**Task material**
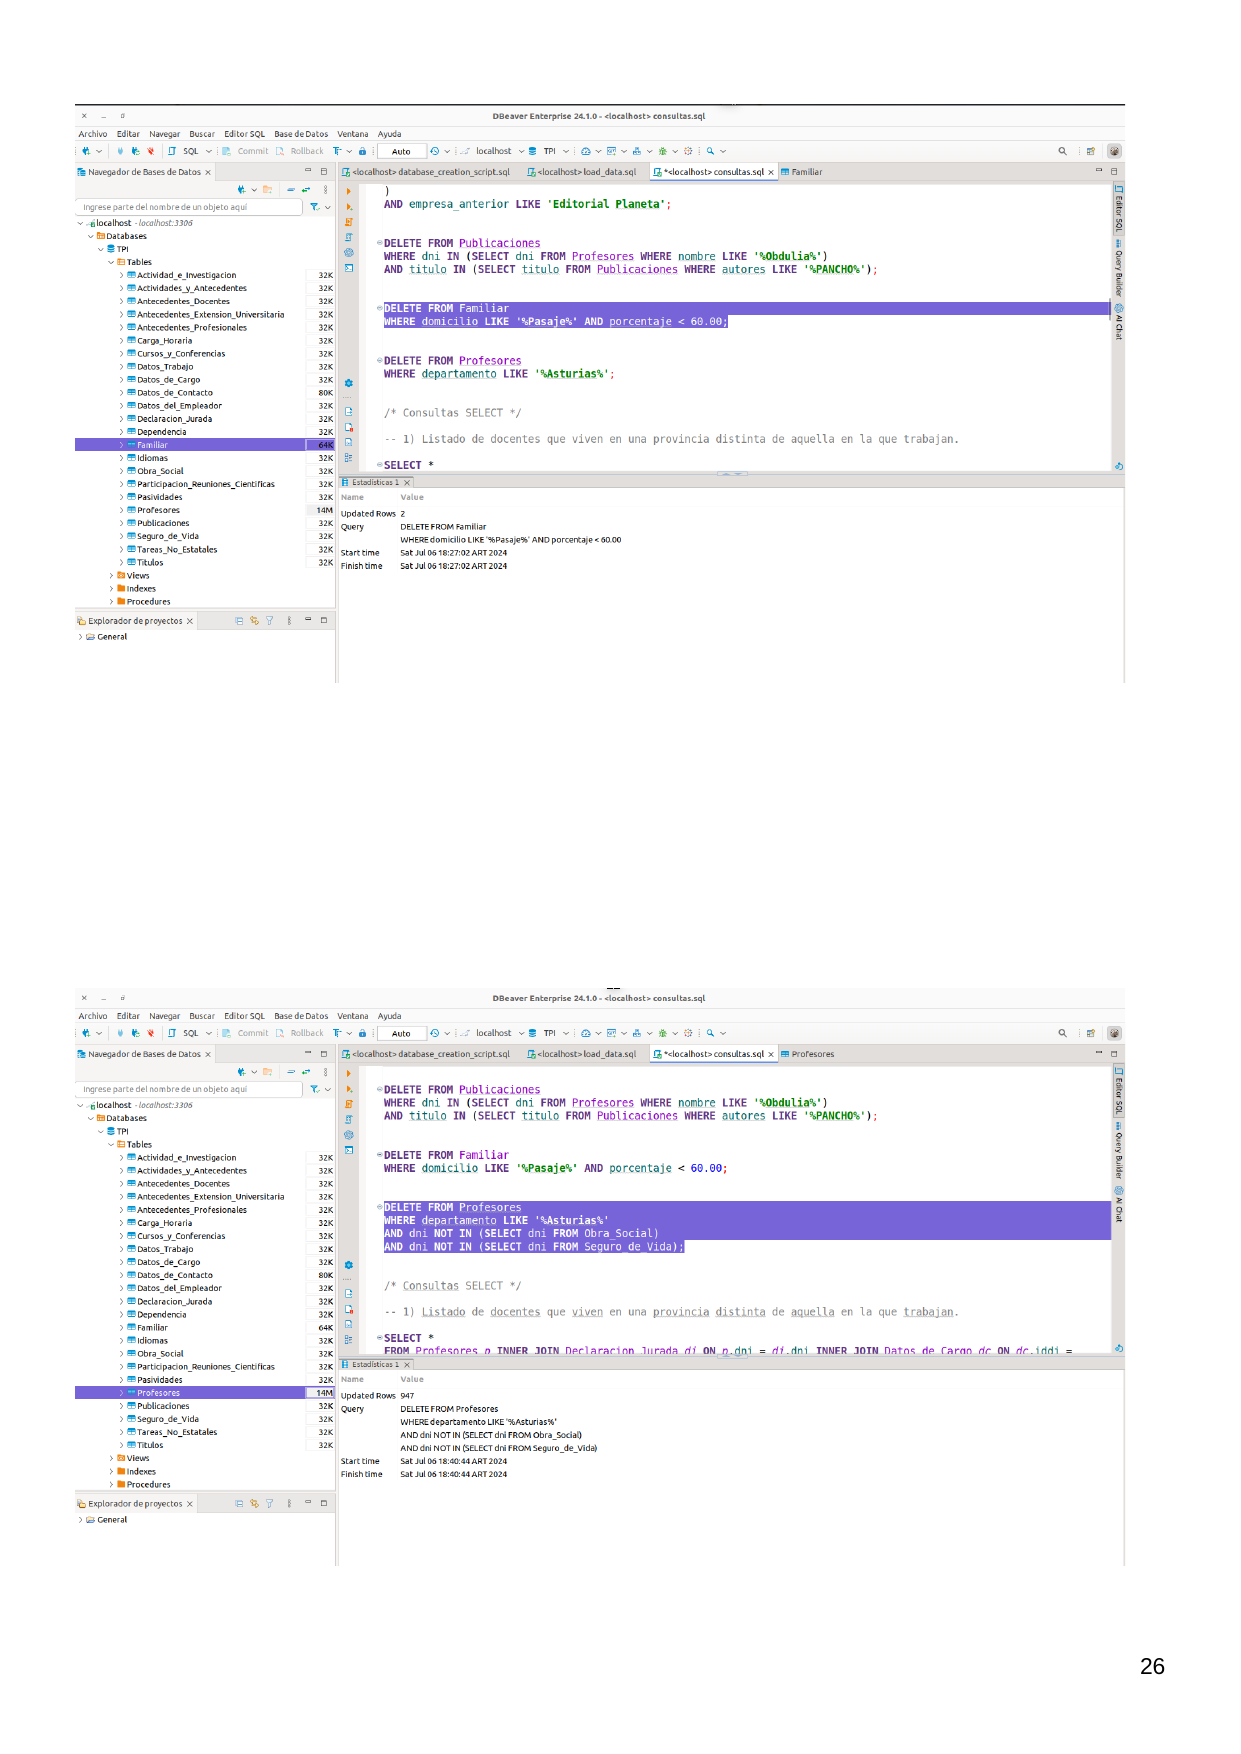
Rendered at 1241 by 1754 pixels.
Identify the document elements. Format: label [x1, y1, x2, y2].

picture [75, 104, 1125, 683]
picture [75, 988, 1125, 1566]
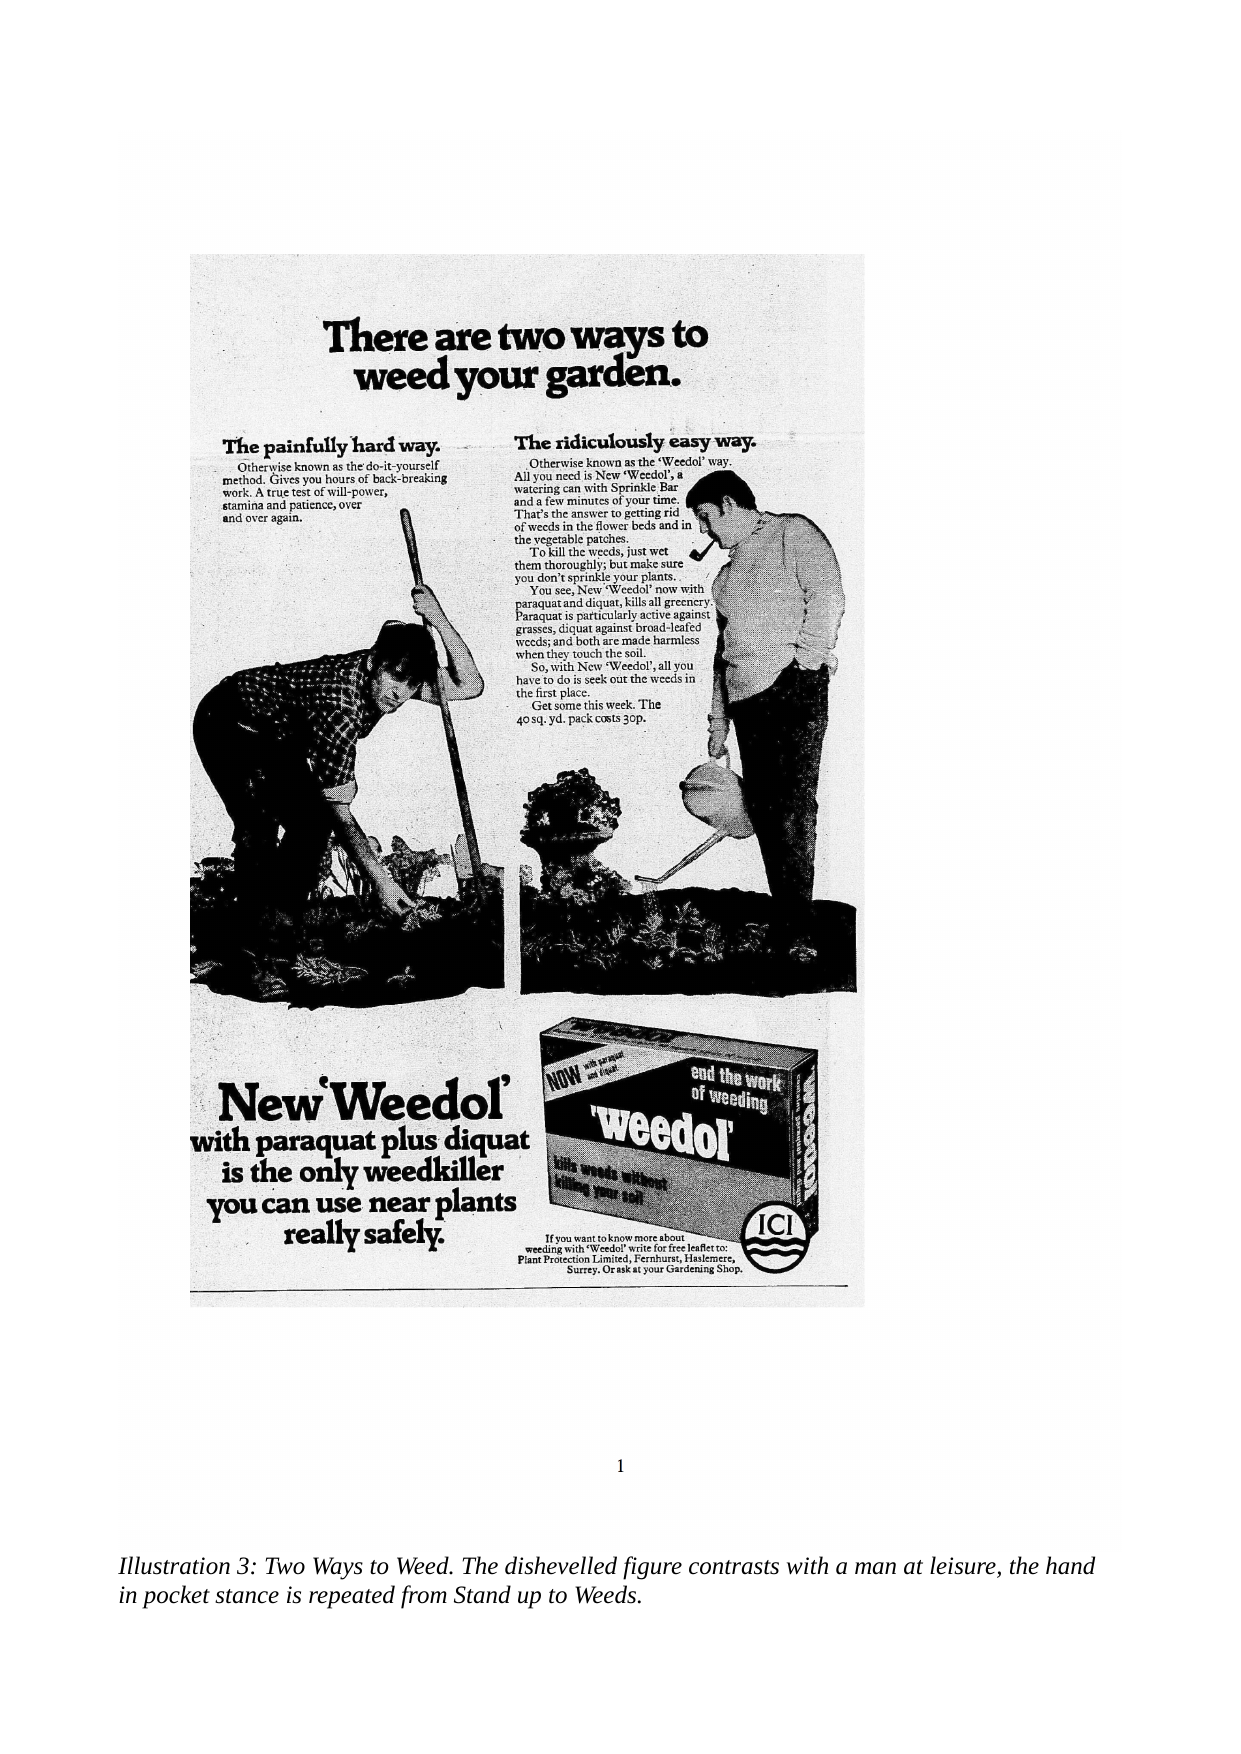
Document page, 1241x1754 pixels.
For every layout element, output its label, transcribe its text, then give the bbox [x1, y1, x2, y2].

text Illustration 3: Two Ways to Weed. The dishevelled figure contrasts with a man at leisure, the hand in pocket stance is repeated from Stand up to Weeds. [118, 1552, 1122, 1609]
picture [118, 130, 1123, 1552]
---
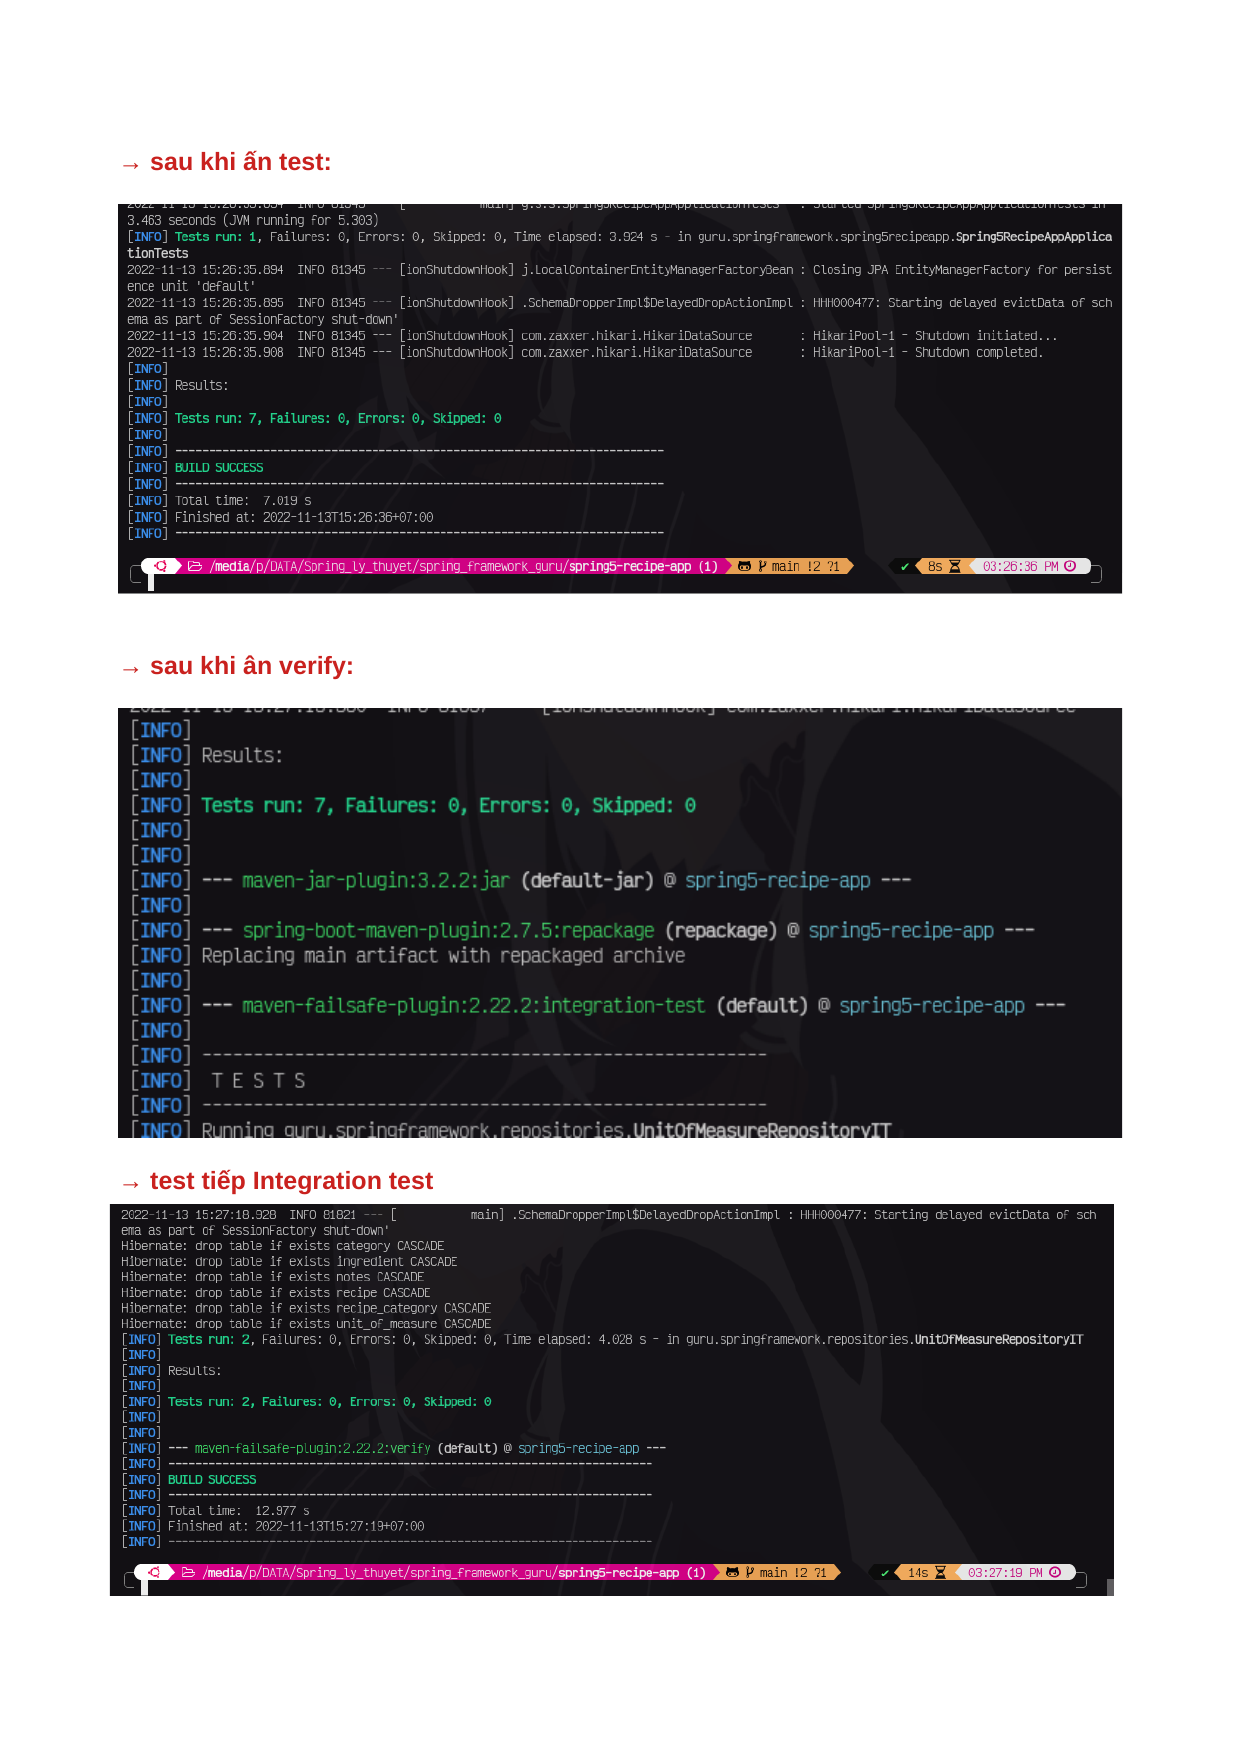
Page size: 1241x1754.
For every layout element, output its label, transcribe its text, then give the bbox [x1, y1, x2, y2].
...
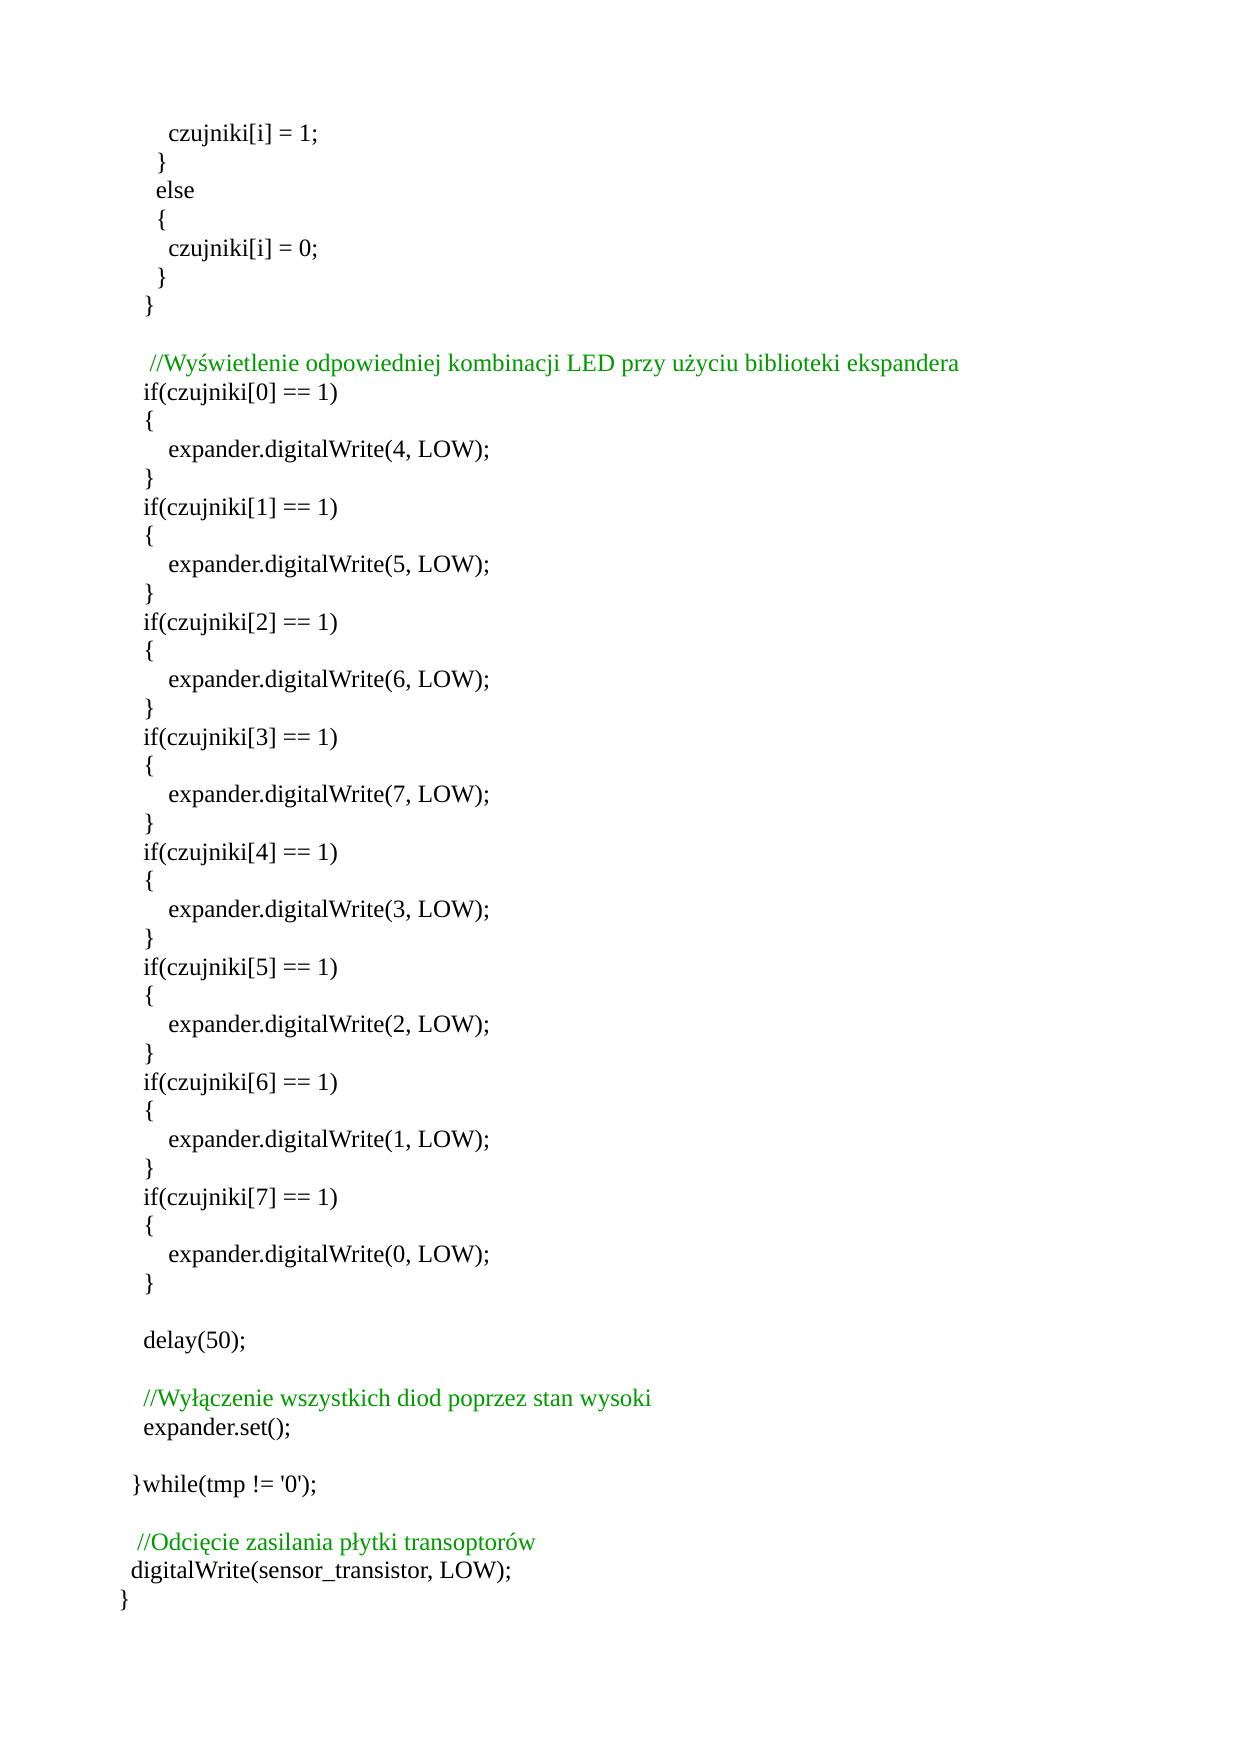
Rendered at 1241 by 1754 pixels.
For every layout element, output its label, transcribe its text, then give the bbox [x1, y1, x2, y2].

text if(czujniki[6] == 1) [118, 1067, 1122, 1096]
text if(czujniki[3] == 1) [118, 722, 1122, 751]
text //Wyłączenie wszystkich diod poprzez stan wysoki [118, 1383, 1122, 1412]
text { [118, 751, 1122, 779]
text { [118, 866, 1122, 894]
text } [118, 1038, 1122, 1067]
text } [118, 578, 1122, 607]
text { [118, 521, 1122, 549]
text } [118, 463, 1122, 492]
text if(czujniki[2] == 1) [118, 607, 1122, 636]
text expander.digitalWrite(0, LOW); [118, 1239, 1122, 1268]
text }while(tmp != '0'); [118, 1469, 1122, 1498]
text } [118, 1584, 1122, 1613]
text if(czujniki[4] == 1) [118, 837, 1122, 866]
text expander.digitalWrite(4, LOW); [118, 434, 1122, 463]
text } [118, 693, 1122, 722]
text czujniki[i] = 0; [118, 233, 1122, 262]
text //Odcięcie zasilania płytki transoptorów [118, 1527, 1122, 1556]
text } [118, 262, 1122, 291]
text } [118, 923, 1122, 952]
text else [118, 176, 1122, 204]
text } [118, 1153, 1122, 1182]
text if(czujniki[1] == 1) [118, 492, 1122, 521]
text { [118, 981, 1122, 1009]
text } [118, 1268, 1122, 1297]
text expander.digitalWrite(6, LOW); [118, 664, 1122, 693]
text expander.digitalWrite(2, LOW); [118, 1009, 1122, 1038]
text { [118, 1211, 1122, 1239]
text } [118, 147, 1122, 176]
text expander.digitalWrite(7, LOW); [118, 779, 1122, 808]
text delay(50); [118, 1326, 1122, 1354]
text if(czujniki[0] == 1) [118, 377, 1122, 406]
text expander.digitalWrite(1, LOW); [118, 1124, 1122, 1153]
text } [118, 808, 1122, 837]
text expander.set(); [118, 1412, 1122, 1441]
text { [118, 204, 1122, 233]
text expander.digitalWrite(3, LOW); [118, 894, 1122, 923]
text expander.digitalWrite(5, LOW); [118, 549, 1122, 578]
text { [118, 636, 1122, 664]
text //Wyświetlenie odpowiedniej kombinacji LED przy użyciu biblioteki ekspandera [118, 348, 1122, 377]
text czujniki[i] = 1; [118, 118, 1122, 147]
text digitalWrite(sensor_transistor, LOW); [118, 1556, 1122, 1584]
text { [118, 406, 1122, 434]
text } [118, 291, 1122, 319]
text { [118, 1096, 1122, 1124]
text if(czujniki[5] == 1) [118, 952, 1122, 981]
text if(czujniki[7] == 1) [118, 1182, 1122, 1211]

**What the task asks**
Substitute "page element" for "layout element" in the lines of the listing between the line holding "Document page, 1241x1754 pixels." and the line holding "picture [118, 130, 1123, 1552]", inclusive, and give back only those lines with nothing else changed.

**Exercise result**
Document page, 1241x1754 pixels.
For every page element, output its label, transcribe its text, then give the bbox [x1, y1, x2, y2].

text Illustration 3: Two Ways to Weed. The dishevelled figure contrasts with a man at leisure, the hand in pocket stance is repeated from Stand up to Weeds. [118, 1552, 1122, 1609]
picture [118, 130, 1123, 1552]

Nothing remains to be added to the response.